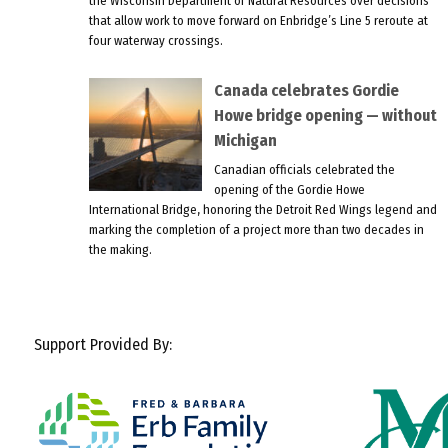
the Wisconsin Department of Natural Resources over decisions
that allow work to move forward on Enbridge’s Line 5 reroute at
four waterway crossings.
Canada celebrates Gordie
Howe bridge opening — without
Michigan
Canadian officials celebrated the
opening of the Gordie Howe
International Bridge, honoring the Detroit Red Wings legend and
marking the completion of a project more than two decades in
the making.
Support Provided By:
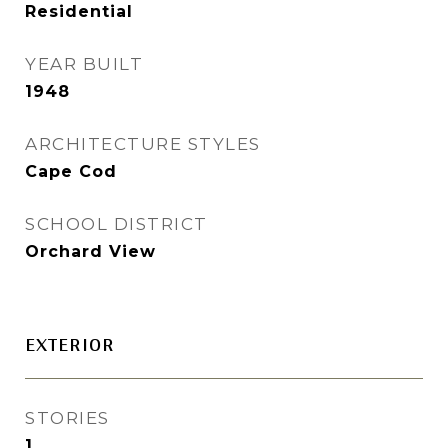
Residential
YEAR BUILT
1948
ARCHITECTURE STYLES
Cape Cod
SCHOOL DISTRICT
Orchard View
EXTERIOR
STORIES
1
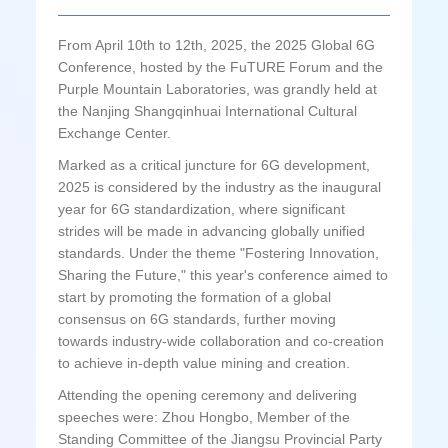
From April 10th to 12th, 2025, the 2025 Global 6G
Conference, hosted by the FuTURE Forum and the
Purple Mountain Laboratories, was grandly held at
the Nanjing Shangqinhuai International Cultural
Exchange Center.
Marked as a critical juncture for 6G development,
2025 is considered by the industry as the inaugural
year for 6G standardization, where significant
strides will be made in advancing globally unified
standards. Under the theme "Fostering Innovation,
Sharing the Future," this year's conference aimed to
start by promoting the formation of a global
consensus on 6G standards, further moving
towards industry-wide collaboration and co-creation
to achieve in-depth value mining and creation.
Attending the opening ceremony and delivering
speeches were: Zhou Hongbo, Member of the
Standing Committee of the Jiangsu Provincial Party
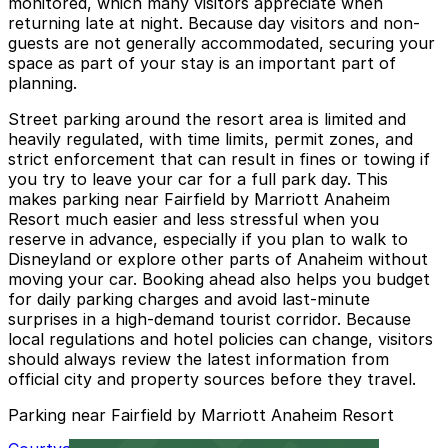
monitored, which many visitors appreciate when
returning late at night. Because day visitors and non-
guests are not generally accommodated, securing your
space as part of your stay is an important part of
planning.
Street parking around the resort area is limited and
heavily regulated, with time limits, permit zones, and
strict enforcement that can result in fines or towing if
you try to leave your car for a full park day. This
makes parking near Fairfield by Marriott Anaheim
Resort much easier and less stressful when you
reserve in advance, especially if you plan to walk to
Disneyland or explore other parts of Anaheim without
moving your car. Booking ahead also helps you budget
for daily parking charges and avoid last-minute
surprises in a high-demand tourist corridor. Because
local regulations and hotel policies can change, visitors
should always review the latest information from
official city and property sources before they travel.
Parking near Fairfield by Marriott Anaheim Resort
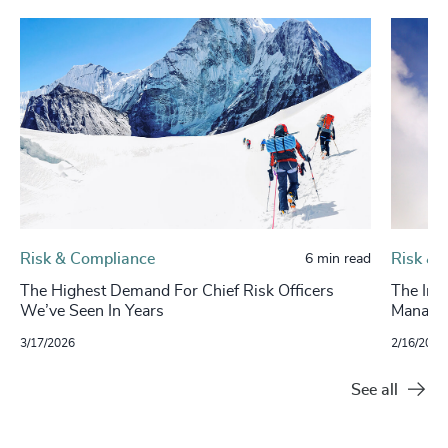
Risk & Compliance
Risk & 
6 min read
The Highest Demand For Chief Risk Officers
The Imp
We’ve Seen In Years
Manage
3/17/2026
2/16/2025
See all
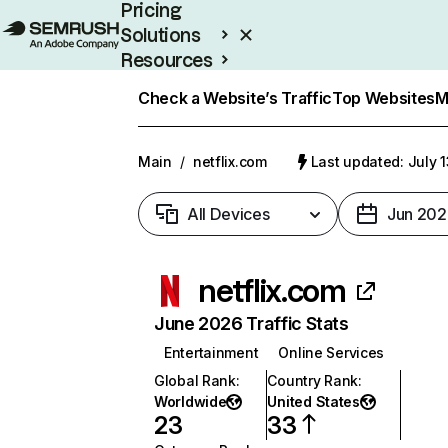
Pricing
Solutions
Resources
Enterprise
Check a Website’s Traffic
Top Websites
M
Main
/
netflix.com
Last updated: July 
All Devices
Jun 202
netflix.com
June 2026 Traffic Stats
Entertainment
Online Services
Global Rank
:
Country Rank
:
Worldwide
United States
23
33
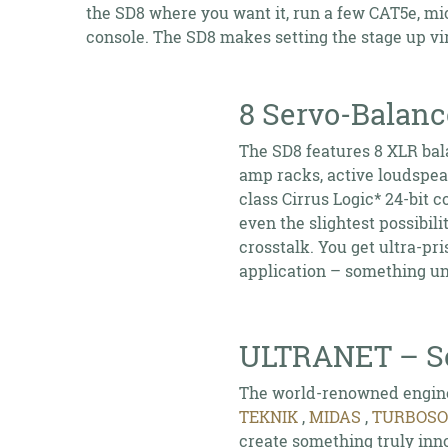
the SD8 where you want it, run a few CAT5e, mi
console. The SD8 makes setting the stage up vir
8 Servo-Balan
The SD8 features 8 XLR bal
amp racks, active loudspea
class Cirrus Logic* 24-bit c
even the slightest possibil
crosstalk. You get ultra-pr
application – something unh
ULTRANET – Se
The world-renowned engine
TEKNIK
,
MIDAS
,
TURBOS
create something truly inno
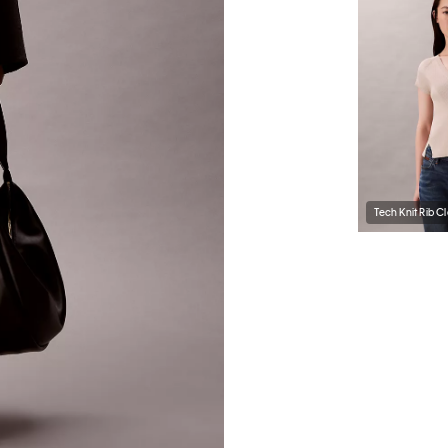
Tech Knit Rib Cl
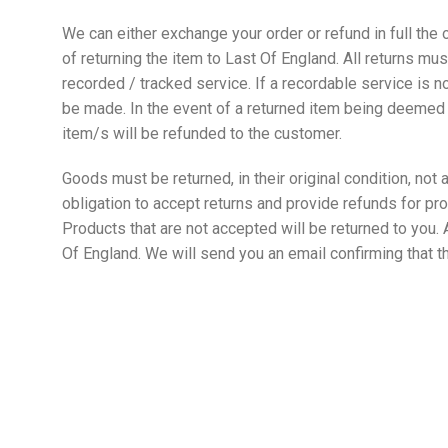
We can either exchange your order or refund in full the o
of returning the item to Last Of England. All returns 
recorded / tracked service. If a recordable service is n
be made. In the event of a returned item being deemed o
item/s will be refunded to the customer.
Goods must be returned, in their original condition, not
obligation to accept returns and provide refunds for pro
Products that are not accepted will be returned to you. 
Of England. We will send you an email confirming that 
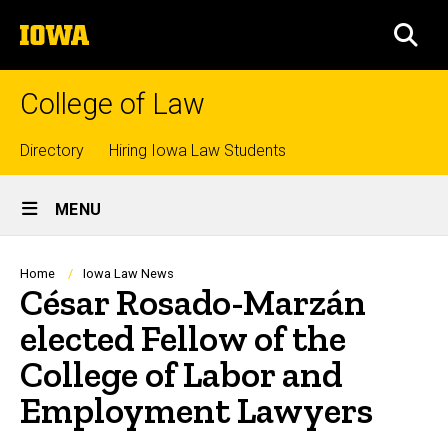
Skip
The
to
SEA
University
main
of
content
Iowa
College of Law
Top
Directory
Hiring Iowa Law Students
Site
links
MENU
Main
Navigation
Breadcrumb
Home
Iowa Law News
César Rosado-Marzán
elected Fellow of the
College of Labor and
Employment Lawyers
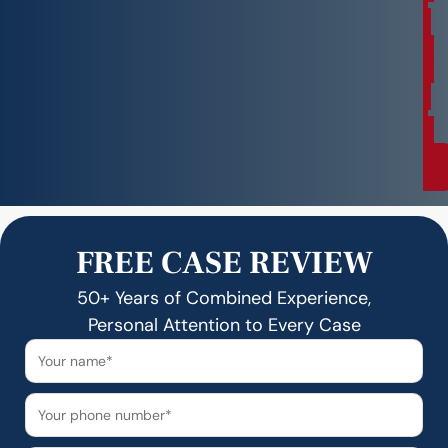
l
t
a
t
i
o
n
FREE CASE REVIEW
50+ Years of Combined Experience,
Personal Attention to Every Case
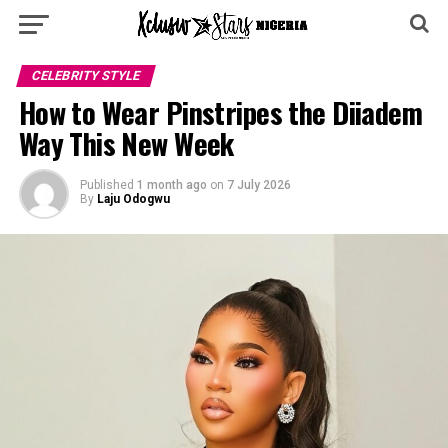
CELEBRITY STYLE
How to Wear Pinstripes the Diiadem
Way This New Week
Published
1 month ago
on
7 July 2026
By
Laju Odogwu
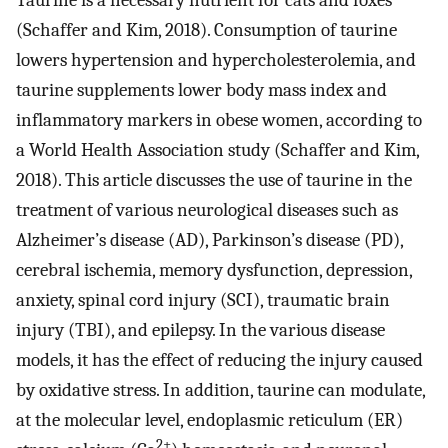
Taurine is a necessary nutrient for cats and foxes
(Schaffer and Kim, 2018). Consumption of taurine
lowers hypertension and hypercholesterolemia, and
taurine supplements lower body mass index and
inflammatory markers in obese women, according to
a World Health Association study (Schaffer and Kim,
2018). This article discusses the use of taurine in the
treatment of various neurological diseases such as
Alzheimer’s disease (AD), Parkinson’s disease (PD),
cerebral ischemia, memory dysfunction, depression,
anxiety, spinal cord injury (SCI), traumatic brain
injury (TBI), and epilepsy. In the various disease
models, it has the effect of reducing the injury caused
by oxidative stress. In addition, taurine can modulate,
at the molecular level, endoplasmic reticulum (ER)
2+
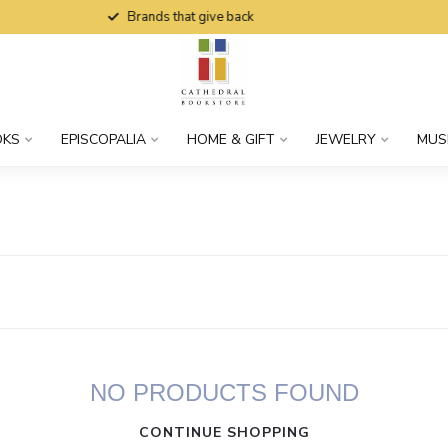
Brands that give back
OKS
EPISCOPALIA
HOME & GIFT
JEWELRY
MUS
NO PRODUCTS FOUND
CONTINUE SHOPPING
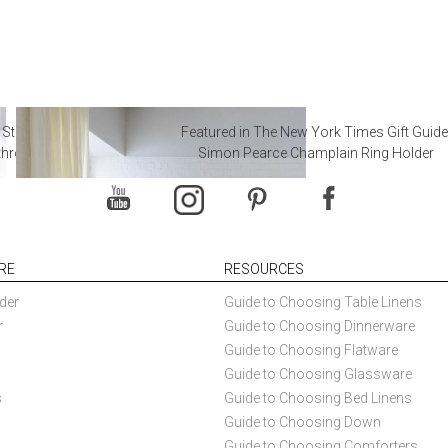
 Steal from Luxury Hotel
Featured in The New York Times Gift Guide
throoms
Simon Pearce Champlain Ring Holder
RE
RESOURCES
der
Guide to Choosing Table Linens
r
Guide to Choosing Dinnerware
Guide to Choosing Flatware
Guide to Choosing Glassware
s
Guide to Choosing Bed Linens
Guide to Choosing Down
Guide to Choosing Comforters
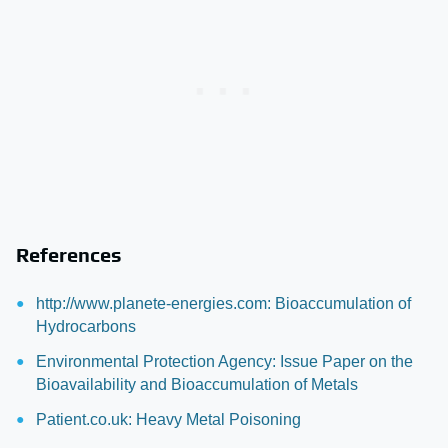
References
http://www.planete-energies.com: Bioaccumulation of
Hydrocarbons
Environmental Protection Agency: Issue Paper on the
Bioavailability and Bioaccumulation of Metals
Patient.co.uk: Heavy Metal Poisoning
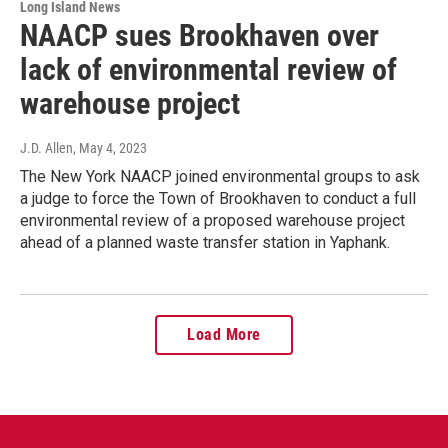
Long Island News
NAACP sues Brookhaven over
lack of environmental review of
warehouse project
J.D. Allen
, May 4, 2023
The New York NAACP joined environmental groups to ask
a judge to force the Town of Brookhaven to conduct a full
environmental review of a proposed warehouse project
ahead of a planned waste transfer station in Yaphank.
Load More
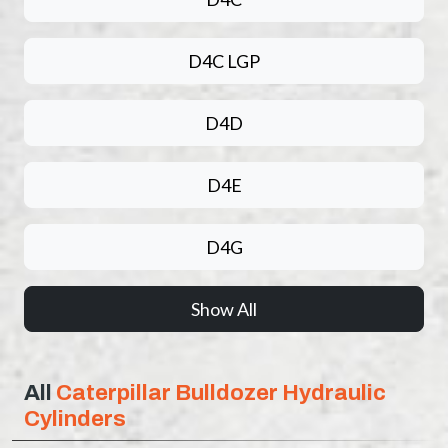
D4C LGP
D4D
D4E
D4G
Show All
All
Caterpillar Bulldozer Hydraulic
Cylinders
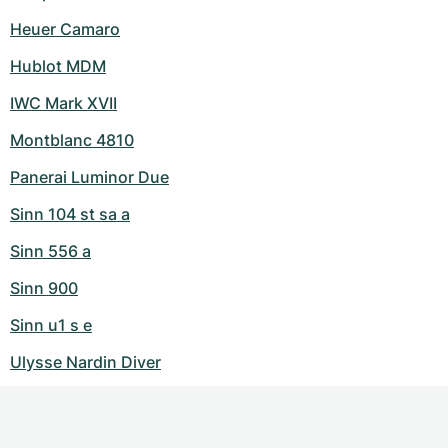
Heuer Camaro
Hublot MDM
IWC Mark XVII
Montblanc 4810
Panerai Luminor Due
Sinn 104 st sa a
Sinn 556 a
Sinn 900
Sinn u1 s e
Ulysse Nardin Diver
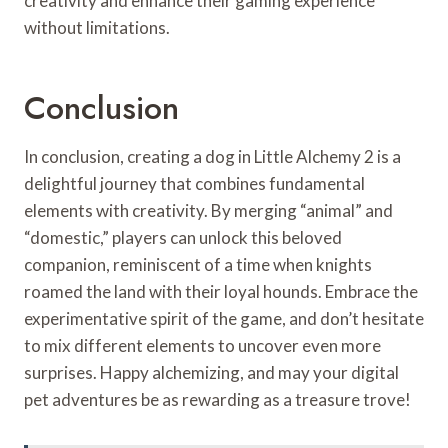
creativity and enhance their gaming experience
without limitations.
Conclusion
In conclusion, creating a dog in Little Alchemy 2 is a
delightful journey that combines fundamental
elements with creativity. By merging “animal” and
“domestic,” players can unlock this beloved
companion, reminiscent of a time when knights
roamed the land with their loyal hounds. Embrace the
experimentative spirit of the game, and don’t hesitate
to mix different elements to uncover even more
surprises. Happy alchemizing, and may your digital
pet adventures be as rewarding as a treasure trove!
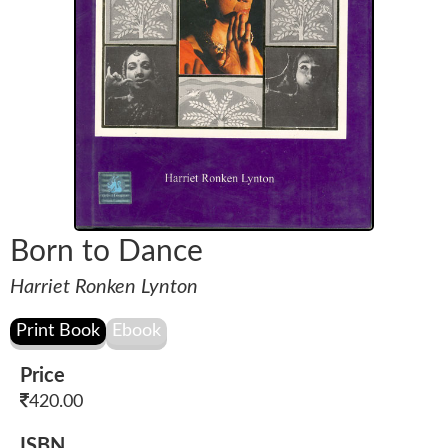
Born to Dance
Harriet Ronken Lynton
Price
420.00
ISBN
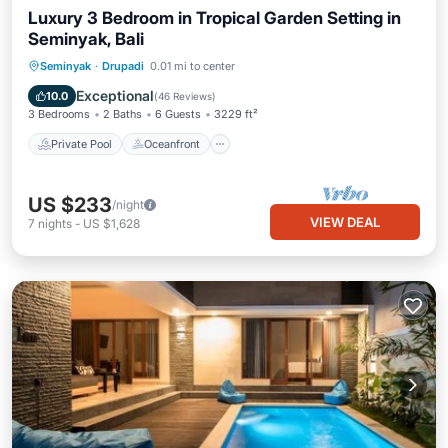
Luxury 3 Bedroom in Tropical Garden Setting in
Seminyak, Bali
Private Pool
Oceanfront
Parking
Seminyak
·
Drupadi
0.01 mi to center
Pool
Exceptional
10.0
(
46 Reviews
)
3 Bedrooms
2 Baths
6 Guests
3229 ft²
Private Pool
Oceanfront
US $233
/night
VIEW DEAL
7
nights
-
US $1,628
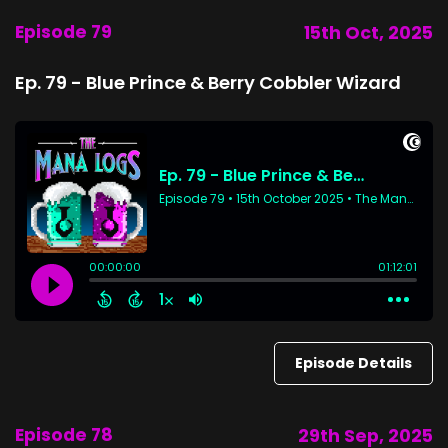
Episode 79
15th Oct, 2025
Ep. 79 - Blue Prince & Berry Cobbler Wizard
Episode Details
Episode 78
29th Sep, 2025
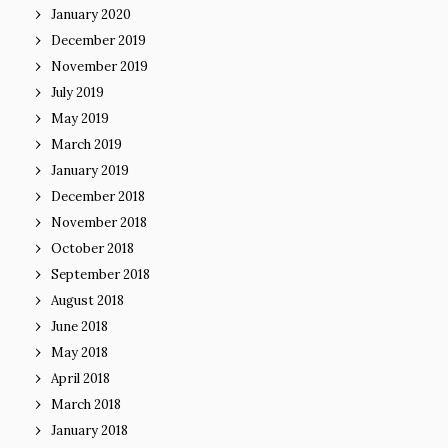
January 2020
December 2019
November 2019
July 2019
May 2019
March 2019
January 2019
December 2018
November 2018
October 2018
September 2018
August 2018
June 2018
May 2018
April 2018
March 2018
January 2018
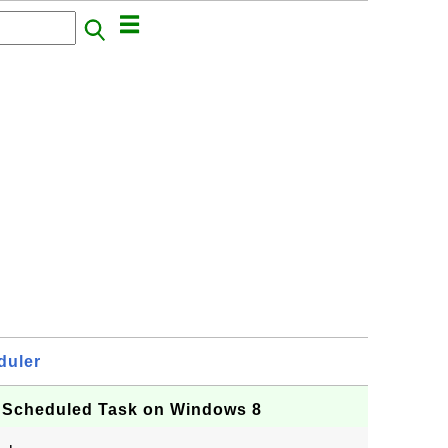
duler
Scheduled Task on Windows 8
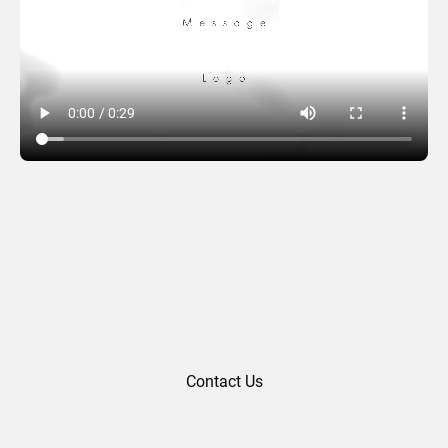
St. Patrick’s Day 07
Contact Us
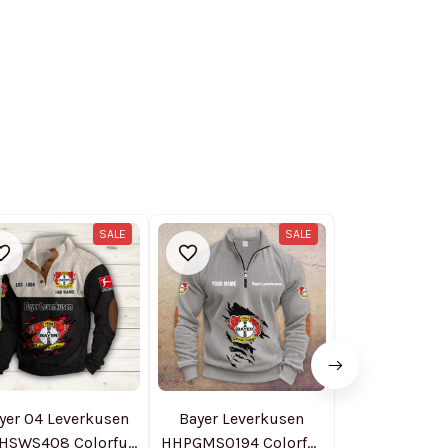
SALE
SALE
yer 04 Leverkusen
Bayer Leverkusen
Bayer 04 Lev
HSWS408 Colorful
HHPGMS0194 Colorful
NTHZH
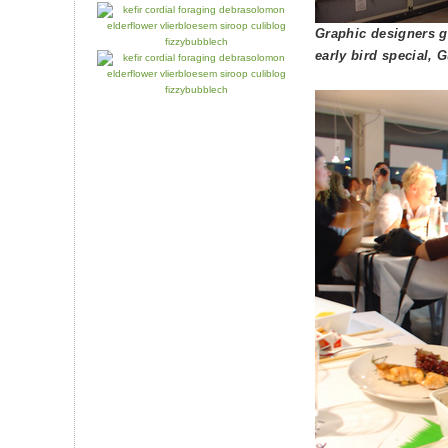
Graphic designers g
early bird special,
_____
What you should do
List every line of text from the data as a numbered list, leaving out blank lines. Leave the pictures out of the answer.

Written answer
1. the Wisconsin Department of Natural Resources over decisions
2. that allow work to move forward on Enbridge’s Line 5 reroute at
3. four waterway crossings.
4. Canada celebrates Gordie
5. Howe bridge opening — without
6. Michigan
7. Canadian officials celebrated the
8. opening of the Gordie Howe
9. International Bridge, honoring the Detroit Red Wings legend and
10. marking the completion of a project more than two decades in
11. the making.
12. Support Provided By:
13. Residential
14. YEAR BUILT
15. 1948
16. ARCHITECTURE STYLES
17. Cape Cod
18. SCHOOL DISTRICT
19. Orchard View
20. EXTERIOR
21. STORIES
22. 1
23. From April 10th to 12th, 2025, the 2025 Global 6G
24. Conference, hosted by the FuTURE Forum and the
25. Purple Mountain Laboratories, was grandly held at
26. the Nanjing Shangqinhuai International Cultural
27. Exchange Center.
28. Marked as a critical juncture for 6G development,
29. 2025 is considered by the industry as the inaugural
30. year for 6G standardization, where significant
31. strides will be made in advancing globally unified
32. standards. Under the theme "Fostering Innovation,
33. Sharing the Future," this year's conference aimed to
34. start by promoting the formation of a global
35. consensus on 6G standards, further moving
36. towards industry-wide collaboration and co-creation
37. to achieve in-depth value mining and creation.
38. Attending the opening ceremony and delivering
39. speeches were: Zhou Hongbo, Member of the
40. Standing Committee of the Jiangsu Provincial Party
41. monitored, which many visitors appreciate when
42. returning late at night. Because day visitors and non-
43. guests are not generally accommodated, securing your
44. space as part of your stay is an important part of
45. planning.
46. Street parking around the resort area is limited and
47. heavily regulated, with time limits, permit zones, and
48. strict enforcement that can result in fines or towing if
49. you try to leave your car for a full park day. This
50. makes parking near Fairfield by Marriott Anaheim
51. Resort much easier and less stressful when you
52. reserve in advance, especially if you plan to walk to
53. Disneyland or explore other parts of Anaheim without
54. moving your car. Booking ahead also helps you budget
55. for daily parking charges and avoid last-minute
56. surprises in a high-demand tourist corridor. Because
57. local regulations and hotel policies can change, visitors
58. should always review the latest information from
59. official city and property sources before they travel.
60. Parking near Fairfield by Marriott Anaheim Resort
61. Risk & Compliance
62. Risk & 
63. 6 min read
64. The Highest Demand For Chief Risk Officers
65. The Imp
66. We’ve Seen In Years
67. Manage
68. 3/17/2026
69. 2/16/2025
70. See all
71. Pricing
72. Solutions
73. Resources
74. Enterprise
75. Check a Website’s Traffic
76. Top Websites
77. M
78. Main
79. /
80. netflix.com
81. Last updated: July 
82. All Devices
83. Jun 202
84. netflix.com
85. June 2026 Traffic Stats
86. Entertainment
87. Online Services
88. Global Rank
89. :
90. Country Rank
91. :
92. Worldwide
93. United States
94. 23
95. 33
96. the SD8 where you want it, run a few CAT5e, mi
97. console. The SD8 makes setting the stage up vir
98. 8 Servo-Balan
99. The SD8 features 8 XLR bal
100. amp racks, active loudspea
101. class Cirrus Logic* 24-bit c
102. even the slightest possibil
103. crosstalk. You get ultra-pr
104. application – something unh
105. ULTRANET – Se
106. The world-renowned engine
107. TEKNIK
108. ,
109. MIDAS
110. ,
111. TURBOS
112. create something truly inno
113. Tech Knit Rib Cl
114. We can either exchange your order or refund in full the o
115. of returning the item to Last Of England. All returns 
116. recorded / tracked service. If a recordable service is n
117. be made. In the event of a returned item being deemed o
118. item/s will be refunded to the customer.
119. Goods must be returned, in their original condition, not
120. obligation to accept returns and provide refunds for pro
121. Products that are not accepted will be returned to you. 
122. Of England. We will send you an email confirming that 
123. Skip
124. The
125. to
126. SEA
127. University
128. main
129. of
130. content
131. Iowa
132. College of Law
133. Top
134. Directory
135. Hiring Iowa Law Students
136. Site
137. links
138. MENU
139. Main
140. Navigation
141. Breadcrumb
142. Home
143. Iowa Law News
144. César Rosado-Marzán
145. elected Fellow of the
146. College of Labor and
147. Employment Lawyers
148. l
149. t
150. a
151. t
152. i
153. o
154. n
155. FREE CASE REVIEW
156. 50+ Years of Combined Experience,
157. Personal Attention to Every Case
158. CELEBRITY STYLE
159. How to Wear Pinstripes the Diiadem
160. Way This New Week
161. Published
162. 1 month ago
163. on
164. 7 July 2026
165. By
166. Laju Odogwu
167. Taurine is a necessary nutrient for cats and foxes
168. (Schaffer and Kim, 2018). Consumption of taurine
169. lowers hypertension and hypercholesterolemia, and
170. taurine supplements lower body mass index and
171. inflammatory markers in obese women, according to
172. a World Health Association study (Schaffer and Kim,
173. 2018). This article discusses the use of taurine in the
174. treatment of various neurological diseases such as
175. Alzheimer’s disease (AD), Parkinson’s disease (PD),
176. cerebral ischemia, memory dysfunction, depression,
177. anxiety, spinal cord injury (SCI), traumatic brain
178. injury (TBI), and epilepsy. In the various disease
179. models, it has the effect of reducing the injury caused
180. by oxidative stress. In addition, taurine can modulate,
181. at the molecular level, endoplasmic reticulum (ER)
182. 2+
183. Brands that give back
184. OKS
185. EPISCOPALIA
186. HOME & GIFT
187. JEWELRY
188. MUS
189. NO PRODUCTS FOUND
190. CONTINUE SHOPPING
191.  Steal from Luxury Hotel
192. Featured in The New York Times Gift Guide
193. throoms
194. Simon Pearce Champlain Ring Holder
195. RE
196. RESOURCES
197. der
198. Guide to Choosing Table Linens
199. r
200. Guide to Choosing Dinnerware
201. Guide to Choosing Flatware
202. Guide to Choosing Glassware
203. s
204. Guide to Choosing Bed Linens
205. Guide to Choosing Down
206. Guide to Choosing Comforters
207. References
208. http://www.planete-energies.com: Bioaccumulation of
209. Hydrocarbons
210. Environmental Protection Agency: Issue Paper on the
211. Bioavailability and Bioaccumulation of Metals
212. Patient.co.uk: Heavy Metal Poisoning
213. Long Island News
214. NAACP sues Brookhaven over
215. lack of environmental review of
216. warehouse project
217. J.D. Allen
218. , May 4, 2023
219. The New York NAACP joined environmental groups to ask
220. a judge to force the Town of Brookhaven to conduct a full
221. environmental review of a proposed warehouse project
222. ahead of a planned waste transfer station in Yaphank.
223. Load More
224. D4C LGP
225. D4D
226. D4E
227. D4G
228. Show All
229. All
230. Caterpillar Bulldozer Hydraulic
231. Cylinders
232. Heuer Camaro
233. Hublot MDM
234. IWC Mark XVII
235. Montblanc 4810
236. Panerai Luminor Due
237. Sinn 104 st sa a
238. Sinn 556 a
239. Sinn 900
240. Sinn u1 s e
241. Ulysse Nardin Diver
242. creativity and enhance their gaming experience
243. without limitations.
244. Conclusion
245. In conclusion, creating a dog in Little Alchemy 2 is a
246. delightful journey that combines fundamental
247. elements with creativity. By merging “animal” and
248. “domestic,” players can unlock this beloved
249. companion, reminiscent of a time when knights
250. roamed the land with their loyal hounds. Embrace the
251. experimentative spirit of the game, and don’t hesitate
252. to mix different elements to uncover even more
253. surprises. Happy alchemizing, and may your digital
254. pet adventures be as rewarding as a treasure trove!
255. Born to Dance
256. Harriet Ronken Lynton
257. Price
258. 420.00
259. ISBN
260. Luxury 3 Bedroom in Tropical Garden Setting in
261. Seminyak, Bali
262. Private Pool
263. Oceanfront
264. Parking
265. Seminyak
266. ·
267. Drupadi
268. 0.01 mi to center
269. Pool
270. Exceptional
271. 10.0
272. (
273. 46 Reviews
274. )
275. 3 Bedrooms
276. 2 Baths
277. 6 Guests
278. 3229 ft²
279. Private Pool
280. Oceanfront
281. US $233
282. /night
283. VIEW DEAL
284. 7
285. nights
286. -
287. US $1,628
288. Episode 79
289. 15th Oct, 2025
290. Ep. 79 - Blue Prince & Berry Cobbler Wizard
291. Episode Details
292. Episode 78
293. 29th Sep, 2025
294. January 2020
295. December 2019
296. November 2019
297. July 2019
298. May 2019
299. March 2019
300. January 2019
301. December 2018
302. November 2018
303. October 2018
304. September 2018
305. August 2018
306. June 2018
307. May 2018
308. April 2018
309. March 2018
310. January 2018
311. duler
312. Scheduled Task on Windows 8
313. St. Patrick’s Day 07
314. Contact Us
315. SALE
316. SALE
317. yer 04 Leverkusen
318. Bayer Leverkusen
319. Bayer 04 Lev
320. HSWS408 Colorful
321. HHPGMS0194 Colorful
322. NTHZH
323. Graphic designers g
324. early bird special,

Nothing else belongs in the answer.